En ouverture, Laurent Simon, professeur à l’école d’ingénieurs ENSEIRB-MATMECA de Bordeaux-INP (Institut polytechnique de Bordeaux) s’est livré à une présentation synthétique des développements technologiques qui ont abouti aux systèmes que nous connaissons aujourd’hui. Une introduction factuelle et sans parti-pris, qui nous a permis de glaner au passage quelques statistiques peu réjouissantes : plus de 90% des étudiant.es déclarent utiliser quotidiennement une IAG et d’ici 2030 les machines auront ingéré toute la production écrite de l’humanité depuis l’invention de l’écriture… Avec un risque non négligeable « d’hallucinations » croissantes dû à leur auto-alimentation (les machines se nourriront majoritairement de leur propres productions). Une perspective qui inquiète autant les ingénieurs que les artistes…

La parole fut ensuite donnée aux représentant.es des différents métiers, de l’écriture à la lecture publique, et plusieurs points de vue de traducteurices ont pu s’exprimer. Ainsi Laurent Queyssi qui, pour être également auteur et très grand amateur de science-fiction, ne voit pas pour autant d’intérêt personnel à utiliser l’IA. De son côté, Anaïs Goacolou s’est livrée à une petite démonstration comparative entre ses propres traductions et celles obtenues avec DeepL Pro.
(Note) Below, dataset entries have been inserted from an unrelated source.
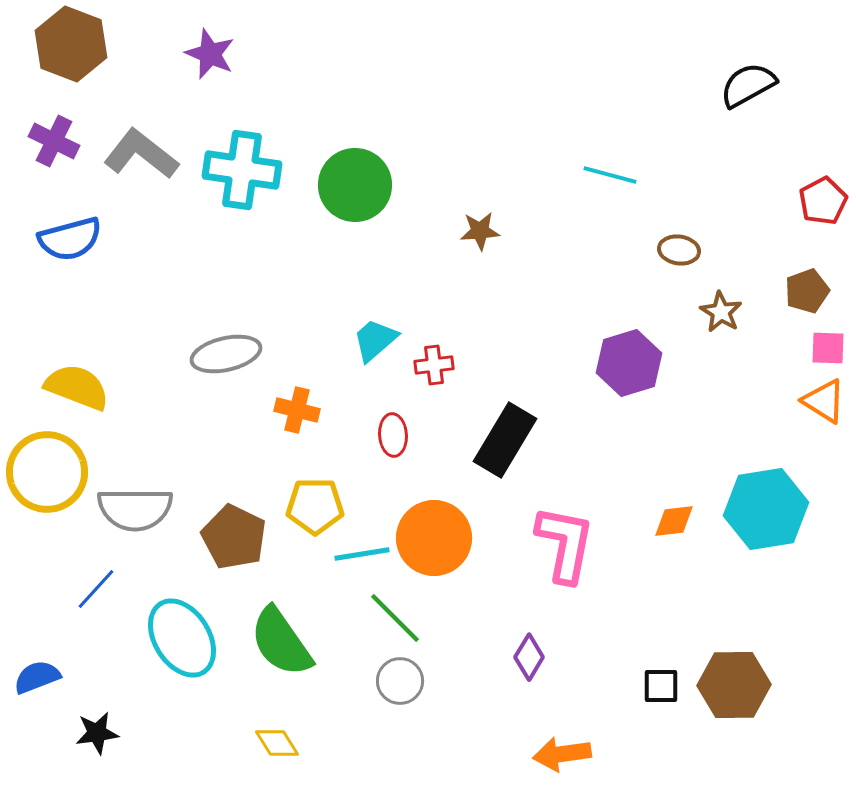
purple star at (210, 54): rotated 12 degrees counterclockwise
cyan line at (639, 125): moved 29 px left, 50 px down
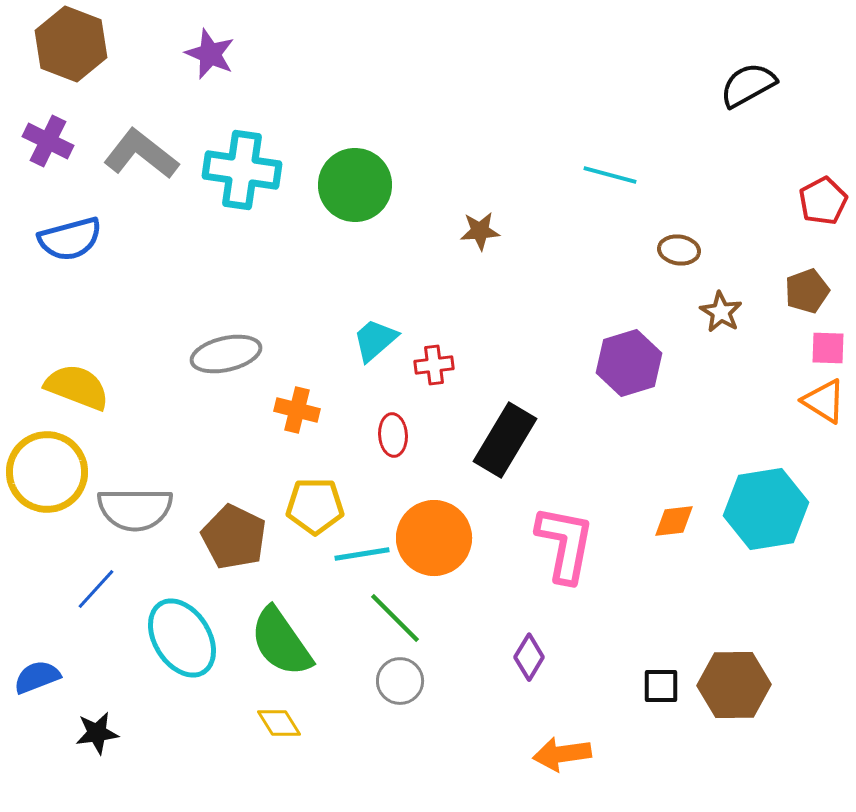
purple cross at (54, 141): moved 6 px left
yellow diamond at (277, 743): moved 2 px right, 20 px up
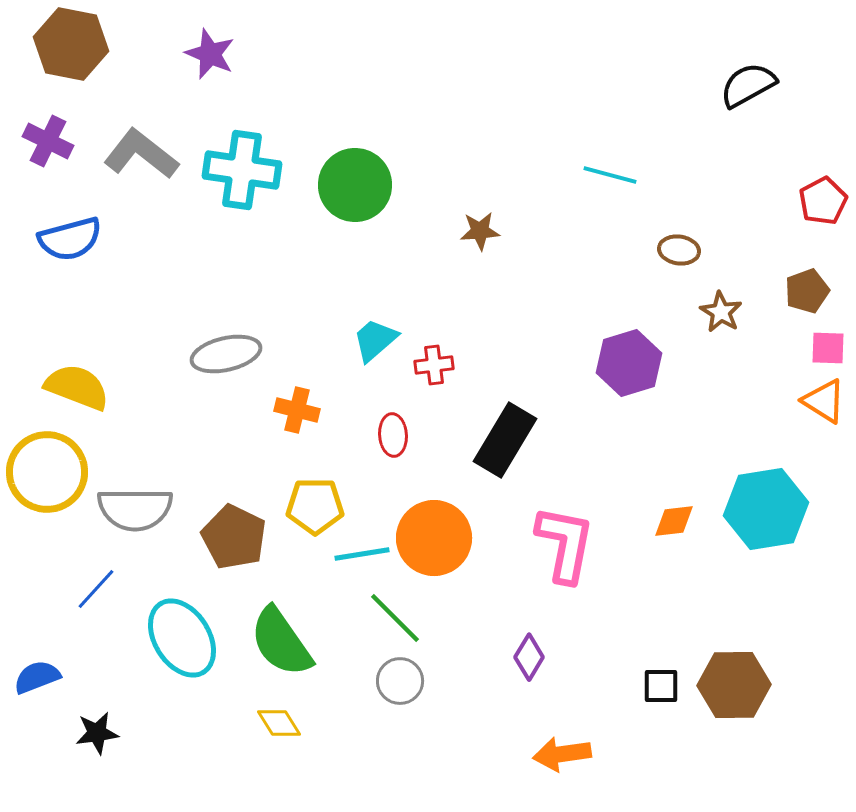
brown hexagon at (71, 44): rotated 10 degrees counterclockwise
L’originalité de l’exercice résidait dans le choix du corpus proposé : des extraits de « new romance », soit des textes qui a priori seraient plus susceptibles d’être correctement traduits par une IAG que la « grande littérature ». Anaïs a fourni des exemples très parlants d’erreurs et contresens manifestes. Bien traduire de la romance présente un enjeu véritable, les lecteurices y sont sensibles et le signalent : ce lectorat est très actif sur les réseaux sociaux et cela peut devenir un argument vis-à-vis d’éditeurs qui seraient tentés d’avoir recours à l’IA par manque de considération pour leur propre public. C’est toute la question du good enough (« traduire avec DeepL ça suffira bien pour ce texte »), également soulevée par Jonathan Seror en conclusion de sa présentation de l’état du droit et des faibles moyens légaux dont disposent les traducteurices pour s’opposer à l’utilisation de leurs œuvres pour nourrir les machines.